Ihre Mutter war nach dem Tod ihres Vaters zu ihnen gekommen, und sie nahm das Buch mit in ihr Schlafzimmer und schloss die Tür. Ernaux erinnert sich, dass er in der Nacht mehrmals zu dieser Tür gegangen ist und gesehen hat, wie das Licht immer noch durch den Spalt brannte. Am Morgen kam ihre Mutter zum Frühstück herunter und sagte kein Wort über das, was sie gelesen hatte, eine Stille, die ihre Akzeptanz der Situation signalisierte. Es ist erstaunlich, dass diese zähe und demütige Frau, deren Existenz unter den strengsten Zwängen einer Realität geführt wurde, in der das Brechen sozialer Normen katastrophale Folgen haben konnte, das Vorgehen ihrer Tochter billigen konnte, den bürgerlichen Anstrich ihres Familienlebens öffentlich zu zertrümmern.

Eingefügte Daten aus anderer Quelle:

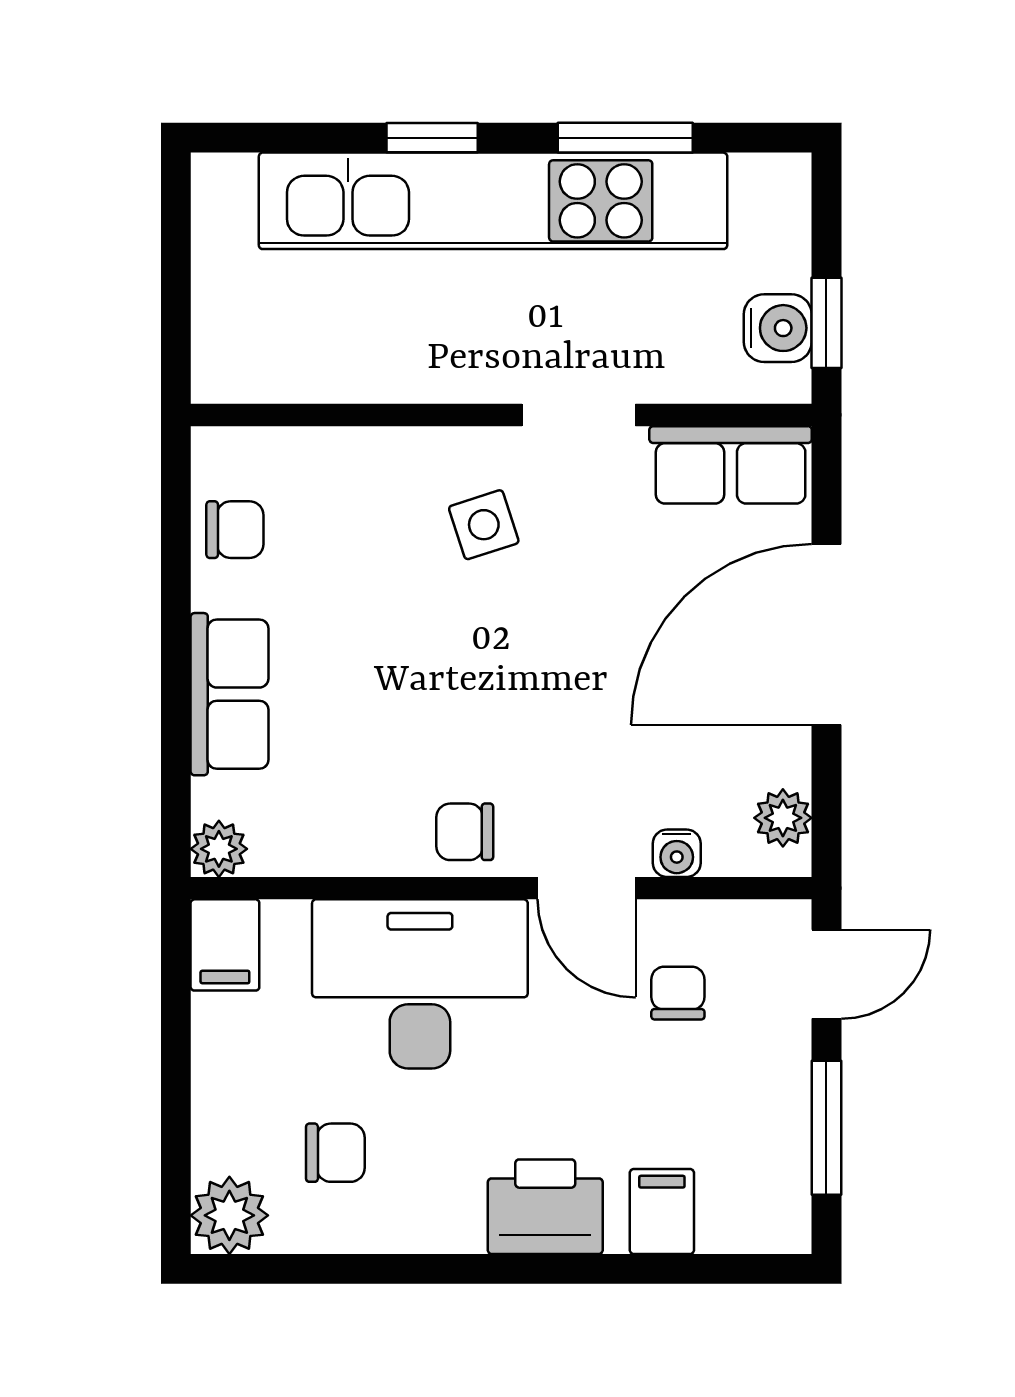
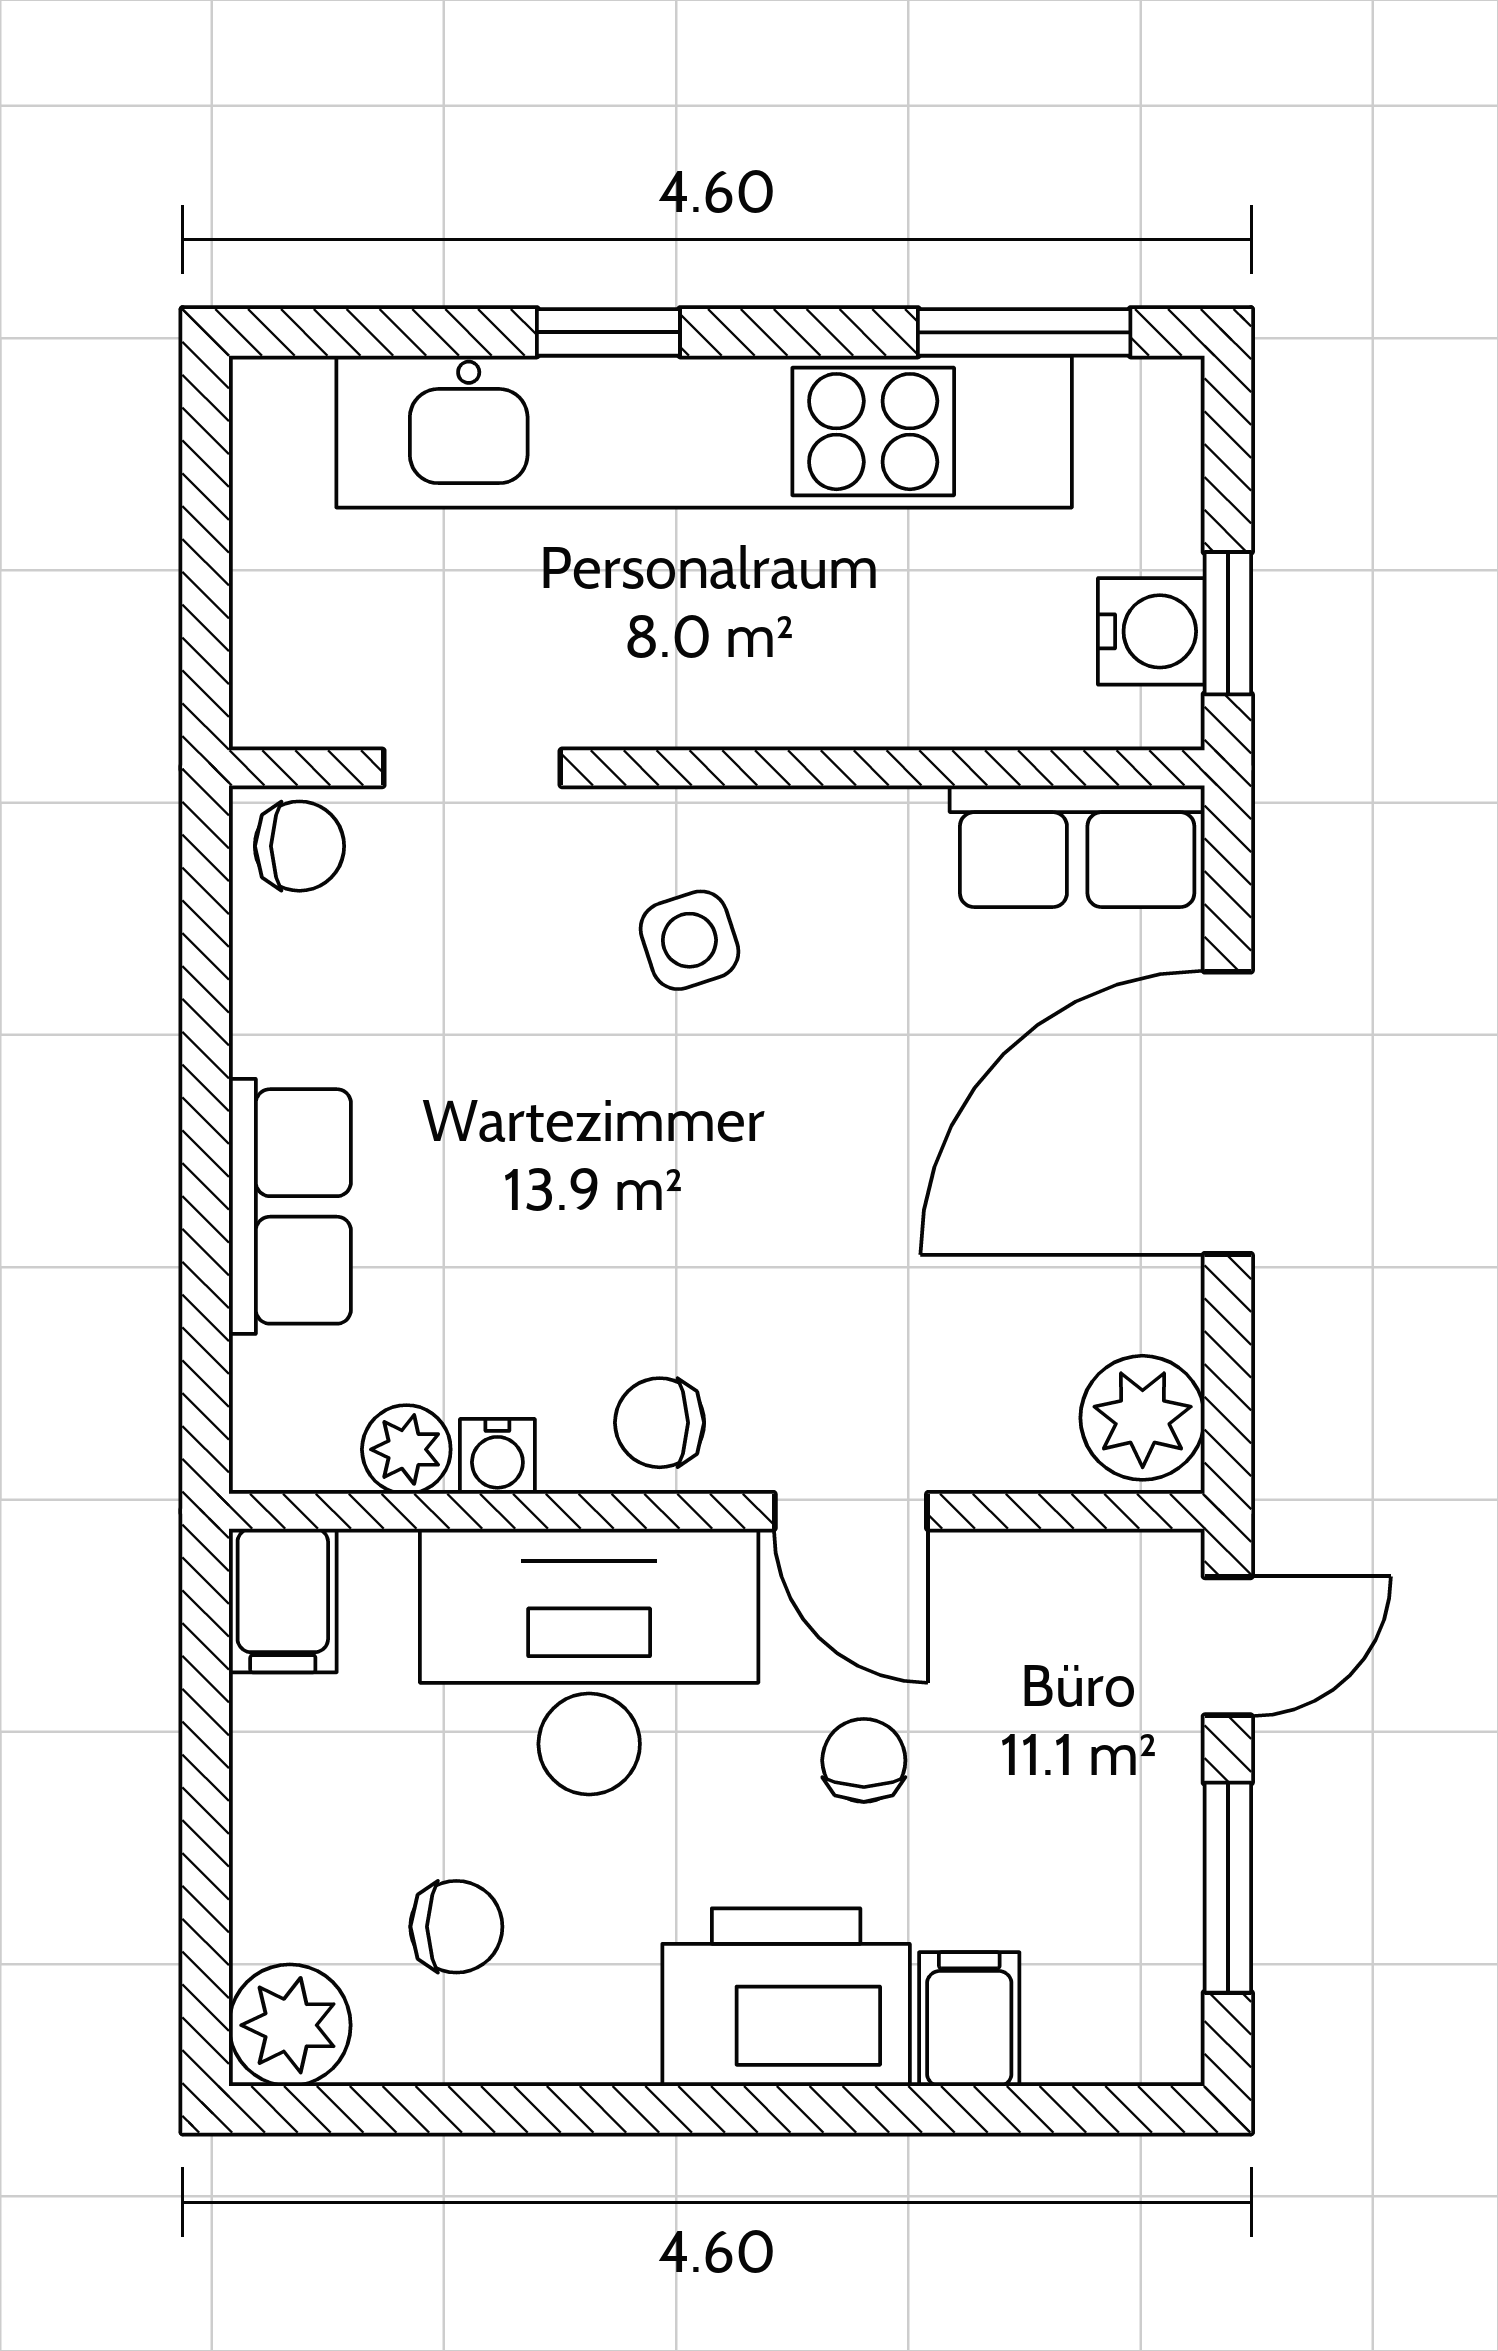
window: (625, 138) -> (1024, 332), moved
doorway: (579, 415) -> (472, 768), moved
chair: (235, 530) -> (299, 846), moved
plant: (783, 818) -> (1143, 1418), width x1.38, depth x1.38
plant: (219, 849) -> (406, 1449), moved
water cooler: (677, 853) -> (497, 1456), moved
chair: (678, 993) -> (864, 1760), moved
printer: (545, 1207) -> (786, 1997), width x1.37, depth x1.19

So stolz ihre Mutter, sagt Ernaux heute, auf die Leistung ihrer Tochter war, sich die ungeahnte Ausstattung einer konventionellen bürgerlichen Existenz zu sichern, noch stolzer war sie auf ihr Schreiben. In der Vergangenheit hatte sie, als sie sie entdeckte, Ernaux’ Tagebücher und Notizbücher verbrannt, zweifellos aus Angst vor dem, was ihr Inhalt für die Zukunft ihrer Tochter bedeutete. Aber in der offiziellen Abnahme durch einen Verleger erkannte sie Legitimität an.